Still, I’ve been as guilty as the Israelites in the past; I had problems remembering what God has already done. This memory loss brought on anxiety. Over and over, I worried and fretted, questioned his ability to take care of me. Wondered if he cared. And the answer came back the same every time – he’s proven that I can trust him, so I will. He continues to show me. Sometimes, I get these huge, earth shattering, parting-of-the-Red-Sea revelations and at other times he reminds me in small ways. Like when my check engine light came on for a week and then, just as suddenly went off. That may seem like a small thing but for me, it was huge. It meant that I didn’t have to pay a repair bill or suffer the inconvenience of being without my car during a really hectic time in my life. It was just one less thing to deal with and I appreciated it. “Thank you, Lord,” I whispered, just as grateful for the small miracle as I am for the large.
Today is my daughter’s birthday. The big 18! She’s ecstatic, over the moon excited.

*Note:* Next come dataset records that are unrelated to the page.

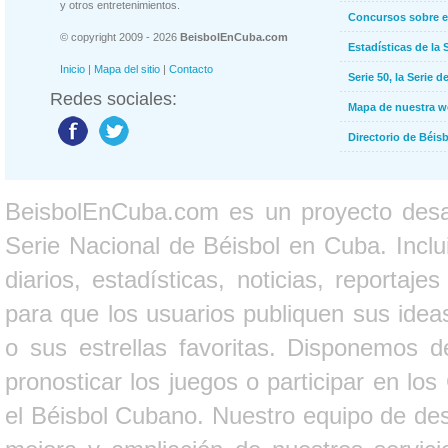
y otros entretenimientos.
Concursos sobre e
© copyright 2009 - 2026
BeisbolEnCuba.com
Estadísticas de la 
Inicio
|
Mapa del sitio
|
Contacto
Serie 50, la Serie d
Redes sociales:
Mapa de nuestra 
Directorio de Béi
BeisbolEnCuba.com es un proyecto desarr
Serie Nacional de Béisbol en Cuba. Inclui
diarios, estadísticas, noticias, report
para que los usuarios publiquen sus ideas
o sus estrellas favoritas. Disponemos d
pronosticar los juegos o participar en lo
el Béisbol Cubano. Nuestro equipo de des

Her dilemma today is the same as it is every birthday – will anyone care? Will anyone remember? Will anyone try to make her day special? My daughter expends a lot of energy towards making everyone else’s day special. She loves holidays and all the trappings. Birthdays, she celebrates with a special kind of fervor. But she is never satisfied. At the end of the day, she is usually unhappy because she didn’t get the kind of commitment and attention to her day that she’s given to others. She expects that when she puts out that kind of effort, she should get a return. And she’s right. She should and she will. But often she looks for the return to come from the folks she’s invested it in. It doesn’t always happen that way – sometimes a complete stranger can bless you. If you’re so busy looking at what you don’t have or what people didn’t do, you’ll miss it.
I passed on to her a lesson that I’ve learned over time. If you put out good things, they’ll come back to you. You can trust that. If you have good friends, trust them to be kind to you and treat you well on your special day (but also take some responsibility for making your own day great). And you can trust that God loves you and wants the best for you – he’s concerned about even the small things in your life. Like whether your birthday is great or if the check engine light is on in your car. Or when you don’t get the things or the recognition you feel you deserve. Or when you are mistreated and your character maligned. Remember, you can trust him to care. You can trust him to take care of you.